● **DOCUMENT SECTION**
-=-=-

I understand you have your eye on the poor, but I'm worried about the opportunity cost of helping the poor *in this specific way* with UBI.
See "Economics in One Lesson" (Kindle/Audible) for a deep dive on opportunity cost concerns.
https://www.amazon.com/Economics-One-Lesson-Shortest-Understand/dp/0517548232/
@profoundlynerdy It's impossible to prove with “hard math” that UBI would work as hoped. We can discuss the issue until we're all blue in the face, and run lots of simulations, but the only way to know for sure is to take the leap.
@changaco @clacke @kravietz You're correct and you're not.
The ability to simulate human economic choice runs into hard limits. Just look at New Coke: it was focus grouped to death and everyone thought it was the next big thing. A sizable percentage were *pissed* and flipped people in the middle. There is no way to simulate when that kind of thing will occur.
But "does enough wealth exist to make this a viable possibility?" I think we can answer with hard math. I strongly suspect the answer is, "No."

-=-=-

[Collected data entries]

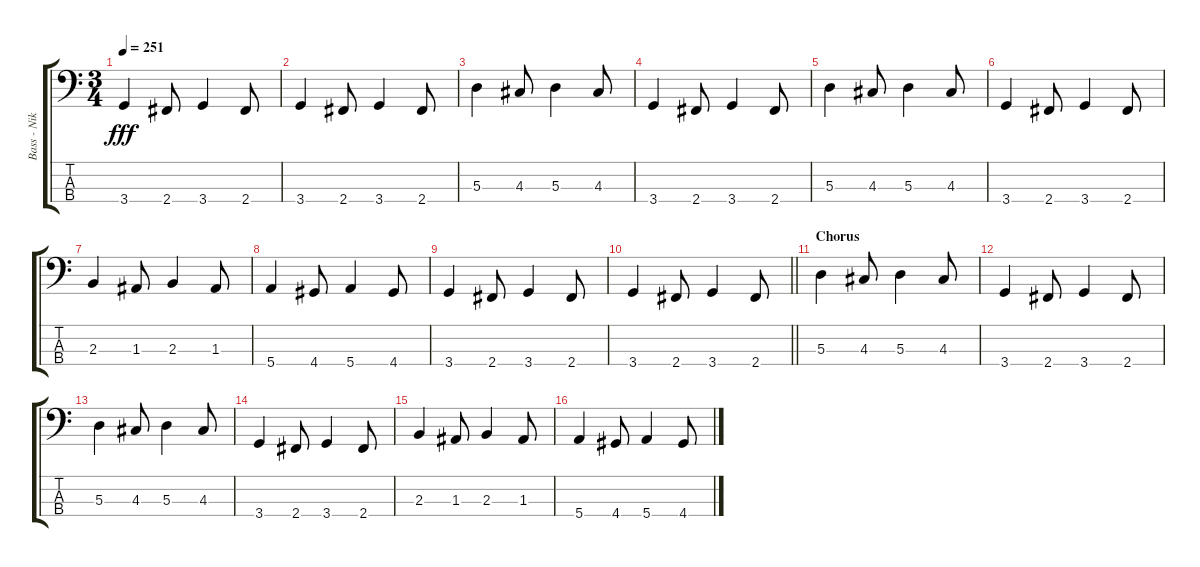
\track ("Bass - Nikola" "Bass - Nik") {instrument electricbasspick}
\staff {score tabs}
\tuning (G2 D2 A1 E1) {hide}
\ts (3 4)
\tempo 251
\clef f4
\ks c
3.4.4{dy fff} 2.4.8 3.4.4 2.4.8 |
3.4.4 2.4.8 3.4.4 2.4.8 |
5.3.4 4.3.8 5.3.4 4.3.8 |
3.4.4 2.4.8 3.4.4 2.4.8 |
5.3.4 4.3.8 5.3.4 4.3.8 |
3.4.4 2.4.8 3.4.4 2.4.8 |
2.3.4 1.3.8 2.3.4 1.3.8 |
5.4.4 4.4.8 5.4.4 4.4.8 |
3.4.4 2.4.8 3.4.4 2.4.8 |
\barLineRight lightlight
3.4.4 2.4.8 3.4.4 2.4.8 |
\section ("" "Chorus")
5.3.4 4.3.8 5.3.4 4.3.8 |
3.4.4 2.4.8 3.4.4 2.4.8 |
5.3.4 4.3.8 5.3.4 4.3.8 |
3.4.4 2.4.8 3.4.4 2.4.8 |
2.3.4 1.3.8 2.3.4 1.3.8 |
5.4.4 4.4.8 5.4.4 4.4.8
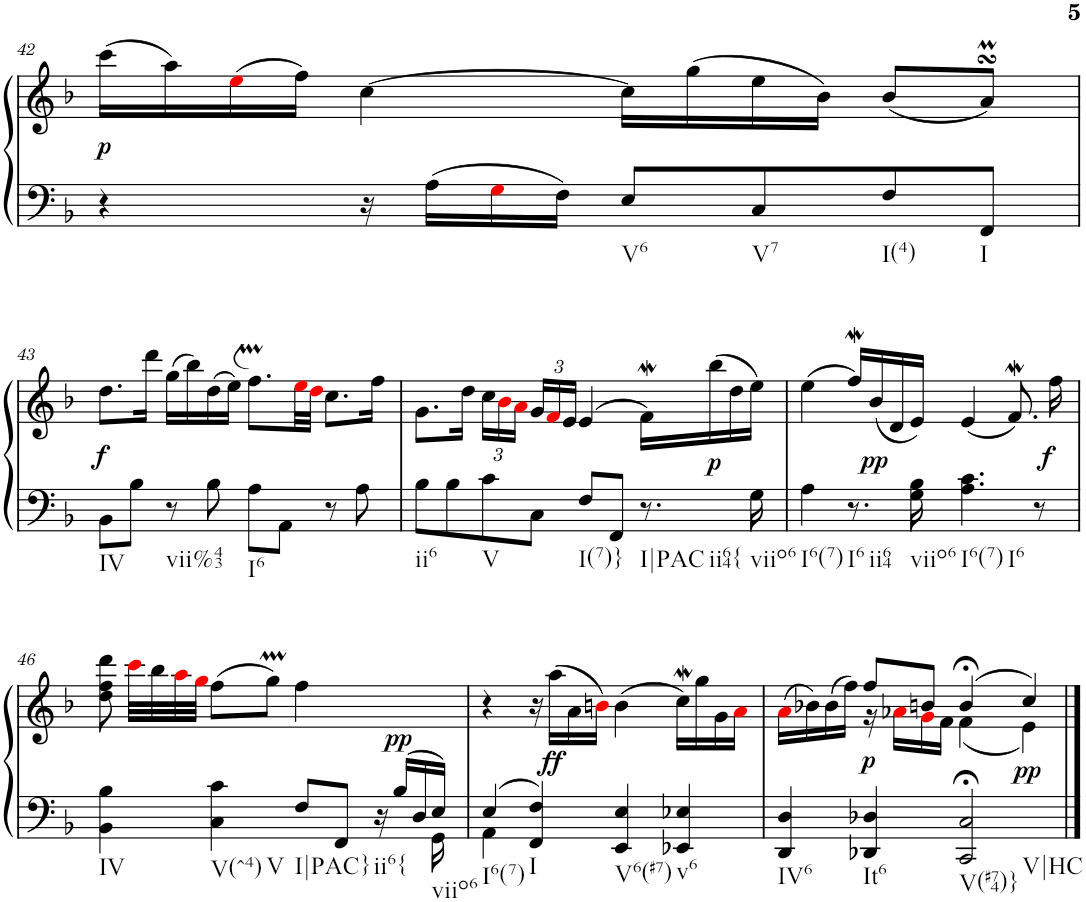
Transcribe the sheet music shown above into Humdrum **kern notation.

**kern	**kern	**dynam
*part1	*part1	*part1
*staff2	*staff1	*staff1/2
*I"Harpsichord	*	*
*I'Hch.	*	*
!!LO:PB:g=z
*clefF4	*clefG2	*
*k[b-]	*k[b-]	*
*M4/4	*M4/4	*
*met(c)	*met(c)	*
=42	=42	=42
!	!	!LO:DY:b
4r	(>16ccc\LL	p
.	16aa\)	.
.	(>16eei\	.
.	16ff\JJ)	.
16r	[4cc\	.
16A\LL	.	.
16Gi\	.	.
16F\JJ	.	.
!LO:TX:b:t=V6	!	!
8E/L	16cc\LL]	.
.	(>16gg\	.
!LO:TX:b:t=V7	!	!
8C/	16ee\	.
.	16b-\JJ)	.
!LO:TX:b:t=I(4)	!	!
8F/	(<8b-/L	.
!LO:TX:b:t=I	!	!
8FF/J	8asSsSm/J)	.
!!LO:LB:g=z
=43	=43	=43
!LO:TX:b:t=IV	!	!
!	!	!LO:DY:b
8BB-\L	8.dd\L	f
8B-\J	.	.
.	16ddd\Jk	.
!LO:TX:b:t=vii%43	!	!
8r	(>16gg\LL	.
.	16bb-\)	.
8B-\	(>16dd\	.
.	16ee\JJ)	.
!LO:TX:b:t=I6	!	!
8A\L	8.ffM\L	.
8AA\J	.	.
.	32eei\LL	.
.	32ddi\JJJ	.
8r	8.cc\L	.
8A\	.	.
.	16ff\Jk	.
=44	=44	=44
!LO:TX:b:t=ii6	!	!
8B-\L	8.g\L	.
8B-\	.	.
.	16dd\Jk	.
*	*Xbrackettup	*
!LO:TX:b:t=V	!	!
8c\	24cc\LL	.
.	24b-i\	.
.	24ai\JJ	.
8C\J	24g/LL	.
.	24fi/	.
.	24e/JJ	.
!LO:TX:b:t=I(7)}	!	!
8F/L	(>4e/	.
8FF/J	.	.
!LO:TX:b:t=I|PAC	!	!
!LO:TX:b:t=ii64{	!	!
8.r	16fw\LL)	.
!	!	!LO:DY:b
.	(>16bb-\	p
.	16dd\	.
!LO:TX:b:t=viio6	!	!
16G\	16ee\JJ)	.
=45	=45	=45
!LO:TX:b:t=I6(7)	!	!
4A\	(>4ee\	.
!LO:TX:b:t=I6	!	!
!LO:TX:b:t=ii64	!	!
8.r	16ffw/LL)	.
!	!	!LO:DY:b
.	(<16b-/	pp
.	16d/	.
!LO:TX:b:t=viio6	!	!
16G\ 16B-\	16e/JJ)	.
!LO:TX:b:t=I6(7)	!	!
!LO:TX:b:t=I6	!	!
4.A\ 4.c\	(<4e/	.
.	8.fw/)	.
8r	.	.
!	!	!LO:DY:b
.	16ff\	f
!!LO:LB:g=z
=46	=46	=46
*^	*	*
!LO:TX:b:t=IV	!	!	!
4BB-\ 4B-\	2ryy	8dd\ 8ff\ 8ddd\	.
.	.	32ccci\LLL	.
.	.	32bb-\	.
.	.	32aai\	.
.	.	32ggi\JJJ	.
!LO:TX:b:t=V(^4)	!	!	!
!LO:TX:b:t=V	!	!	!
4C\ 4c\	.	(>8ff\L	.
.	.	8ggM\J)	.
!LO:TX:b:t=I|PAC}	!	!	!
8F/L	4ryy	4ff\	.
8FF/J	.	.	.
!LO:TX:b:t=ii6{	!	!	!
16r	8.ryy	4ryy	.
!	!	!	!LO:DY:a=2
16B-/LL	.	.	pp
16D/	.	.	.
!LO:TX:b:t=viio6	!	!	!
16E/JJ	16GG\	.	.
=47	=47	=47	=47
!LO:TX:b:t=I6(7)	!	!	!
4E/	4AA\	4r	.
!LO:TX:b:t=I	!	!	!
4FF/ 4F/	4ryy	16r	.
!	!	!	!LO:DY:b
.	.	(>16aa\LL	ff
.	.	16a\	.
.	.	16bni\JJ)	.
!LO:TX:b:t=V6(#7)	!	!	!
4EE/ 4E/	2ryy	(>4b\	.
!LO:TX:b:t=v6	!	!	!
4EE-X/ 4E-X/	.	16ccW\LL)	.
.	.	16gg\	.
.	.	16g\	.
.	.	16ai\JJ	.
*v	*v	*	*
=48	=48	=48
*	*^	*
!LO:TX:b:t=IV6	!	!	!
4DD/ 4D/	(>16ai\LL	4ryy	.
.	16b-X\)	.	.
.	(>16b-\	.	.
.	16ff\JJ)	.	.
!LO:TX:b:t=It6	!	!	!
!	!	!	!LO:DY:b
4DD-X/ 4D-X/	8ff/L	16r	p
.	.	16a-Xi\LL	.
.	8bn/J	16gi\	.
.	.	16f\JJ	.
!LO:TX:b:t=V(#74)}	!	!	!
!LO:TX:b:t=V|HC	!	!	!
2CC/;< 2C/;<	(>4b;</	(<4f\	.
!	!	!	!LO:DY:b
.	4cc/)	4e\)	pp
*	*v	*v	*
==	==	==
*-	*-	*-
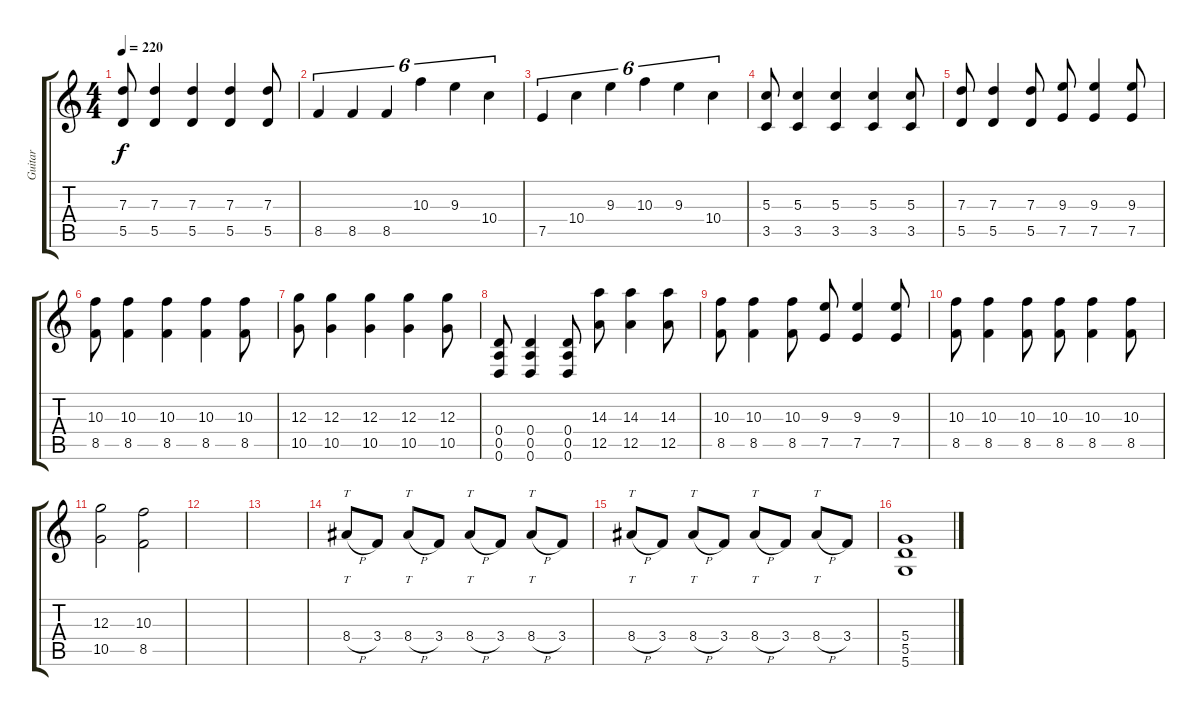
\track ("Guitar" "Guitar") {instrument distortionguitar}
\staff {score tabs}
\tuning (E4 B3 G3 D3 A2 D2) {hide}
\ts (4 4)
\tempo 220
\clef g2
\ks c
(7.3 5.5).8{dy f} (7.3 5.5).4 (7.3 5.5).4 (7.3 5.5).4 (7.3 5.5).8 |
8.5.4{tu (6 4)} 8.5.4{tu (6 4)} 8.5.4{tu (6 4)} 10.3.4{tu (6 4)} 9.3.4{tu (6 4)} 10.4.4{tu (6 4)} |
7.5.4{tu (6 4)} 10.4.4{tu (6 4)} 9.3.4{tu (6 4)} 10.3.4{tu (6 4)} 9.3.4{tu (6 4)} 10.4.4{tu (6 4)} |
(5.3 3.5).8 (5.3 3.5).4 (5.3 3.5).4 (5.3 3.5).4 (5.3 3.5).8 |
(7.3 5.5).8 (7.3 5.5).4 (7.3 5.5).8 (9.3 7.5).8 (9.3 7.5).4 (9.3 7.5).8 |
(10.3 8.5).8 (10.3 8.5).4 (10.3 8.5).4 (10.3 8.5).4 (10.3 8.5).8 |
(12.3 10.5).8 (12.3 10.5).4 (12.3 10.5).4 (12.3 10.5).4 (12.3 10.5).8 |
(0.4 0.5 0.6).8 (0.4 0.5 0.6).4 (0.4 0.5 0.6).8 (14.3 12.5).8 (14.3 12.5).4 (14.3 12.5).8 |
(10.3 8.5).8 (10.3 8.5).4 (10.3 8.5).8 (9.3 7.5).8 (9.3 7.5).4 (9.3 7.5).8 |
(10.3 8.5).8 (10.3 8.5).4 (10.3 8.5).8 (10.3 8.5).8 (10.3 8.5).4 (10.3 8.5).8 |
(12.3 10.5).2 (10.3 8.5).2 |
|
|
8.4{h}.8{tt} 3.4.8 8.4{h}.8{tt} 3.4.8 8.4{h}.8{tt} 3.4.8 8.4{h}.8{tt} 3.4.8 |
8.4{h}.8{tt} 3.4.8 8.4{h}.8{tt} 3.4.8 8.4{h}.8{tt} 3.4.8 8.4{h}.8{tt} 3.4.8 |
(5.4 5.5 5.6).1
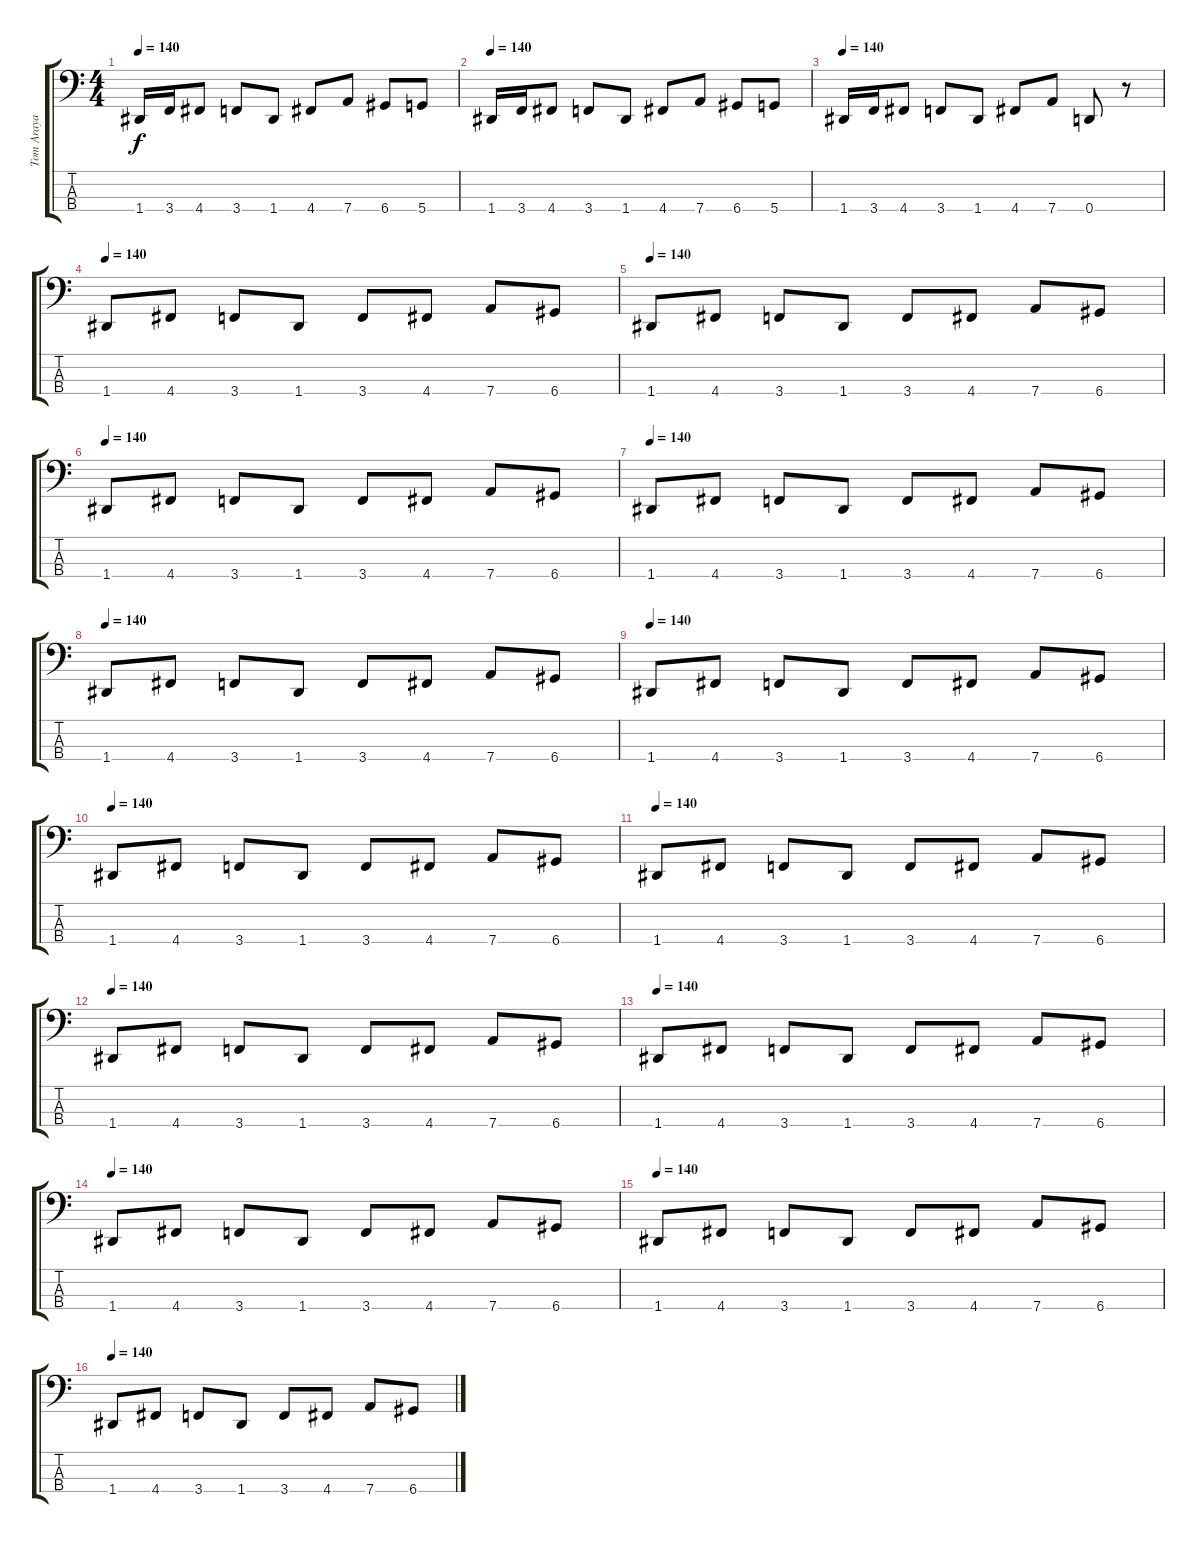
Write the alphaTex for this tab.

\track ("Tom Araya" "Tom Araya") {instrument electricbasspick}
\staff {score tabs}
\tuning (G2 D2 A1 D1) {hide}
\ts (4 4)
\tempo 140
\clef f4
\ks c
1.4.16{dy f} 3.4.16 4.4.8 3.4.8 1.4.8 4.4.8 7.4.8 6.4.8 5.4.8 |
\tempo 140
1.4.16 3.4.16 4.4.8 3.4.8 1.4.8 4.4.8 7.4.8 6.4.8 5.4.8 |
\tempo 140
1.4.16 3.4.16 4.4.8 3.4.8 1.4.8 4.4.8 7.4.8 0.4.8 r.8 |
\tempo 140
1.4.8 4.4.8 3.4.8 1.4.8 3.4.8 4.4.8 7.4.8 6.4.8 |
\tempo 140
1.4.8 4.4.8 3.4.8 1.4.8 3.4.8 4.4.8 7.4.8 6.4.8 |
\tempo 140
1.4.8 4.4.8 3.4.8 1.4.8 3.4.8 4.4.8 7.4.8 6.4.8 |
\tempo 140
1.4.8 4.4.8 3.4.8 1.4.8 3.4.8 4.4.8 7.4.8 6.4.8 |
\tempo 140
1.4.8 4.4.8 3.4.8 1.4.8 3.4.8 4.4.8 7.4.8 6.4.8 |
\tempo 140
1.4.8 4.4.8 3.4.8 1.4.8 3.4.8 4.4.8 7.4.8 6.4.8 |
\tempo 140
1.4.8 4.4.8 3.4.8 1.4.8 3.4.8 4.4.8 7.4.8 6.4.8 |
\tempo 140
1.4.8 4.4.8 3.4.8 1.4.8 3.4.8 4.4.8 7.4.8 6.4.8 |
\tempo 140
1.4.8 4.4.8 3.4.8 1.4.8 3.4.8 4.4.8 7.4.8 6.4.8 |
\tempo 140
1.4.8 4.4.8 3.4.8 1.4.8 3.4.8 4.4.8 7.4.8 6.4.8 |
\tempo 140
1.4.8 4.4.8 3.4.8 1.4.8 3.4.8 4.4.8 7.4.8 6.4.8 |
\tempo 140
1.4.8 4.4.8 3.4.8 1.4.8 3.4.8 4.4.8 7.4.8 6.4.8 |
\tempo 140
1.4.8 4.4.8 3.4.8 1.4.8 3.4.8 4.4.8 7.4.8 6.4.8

-=-=-

● **TASK SET**
[1] Transcribe the listing from its first line up to and including the line containing "Transcribe the sheet", leaving out the pictures.
[2] Go on with the discussion of universal basic income from the point at which it stops.
The discussion and the listing are unrelated to each other.

● **SOLVED PROBLEMS**
[1]
\track ("Bass - Nikola" "Bass - Nik") {instrument electricbasspick}
\staff {score tabs}
\tuning (G2 D2 A1 E1) {hide}
\ts (3 4)
\tempo 251
\clef f4
\ks c
3.4.4{dy fff} 2.4.8 3.4.4 2.4.8 |
3.4.4 2.4.8 3.4.4 2.4.8 |
5.3.4 4.3.8 5.3.4 4.3.8 |
3.4.4 2.4.8 3.4.4 2.4.8 |
5.3.4 4.3.8 5.3.4 4.3.8 |
3.4.4 2.4.8 3.4.4 2.4.8 |
2.3.4 1.3.8 2.3.4 1.3.8 |
5.4.4 4.4.8 5.4.4 4.4.8 |
3.4.4 2.4.8 3.4.4 2.4.8 |
\barLineRight lightlight
3.4.4 2.4.8 3.4.4 2.4.8 |
\section ("" "Chorus")
5.3.4 4.3.8 5.3.4 4.3.8 |
3.4.4 2.4.8 3.4.4 2.4.8 |
5.3.4 4.3.8 5.3.4 4.3.8 |
3.4.4 2.4.8 3.4.4 2.4.8 |
2.3.4 1.3.8 2.3.4 1.3.8 |
5.4.4 4.4.8 5.4.4 4.4.8
Transcribe the sheet music shown above into Humdrum **kern notation.

[2]
@profoundlynerdy The answer to “can we afford a UBI?” is almost trivial. You can easily compute how much money is needed to fund a UBI of a specific amount in a specific country, and compare this gross cost to the country's GDP and any other relevant metric.
If I remember correctly the result for France is a gross cost of approximately 25% of GDP for a UBI with an amount similar to the current benefits. The net cost is almost exactly half the gross cost, and of course UBI would replace most of the existing benefits, so in this scenario transitioning to a UBI would increase public spending by 12% of GDP at most.
@profoundlynerdy @clacke @kravietz Errata: it was 25% of the sum of taxable incomes, not 25% of GDP, so the numbers in my previous message should have been 15% and 7% of GDP respectively.
@kravietz @changaco What's the point? Why give benefits at all?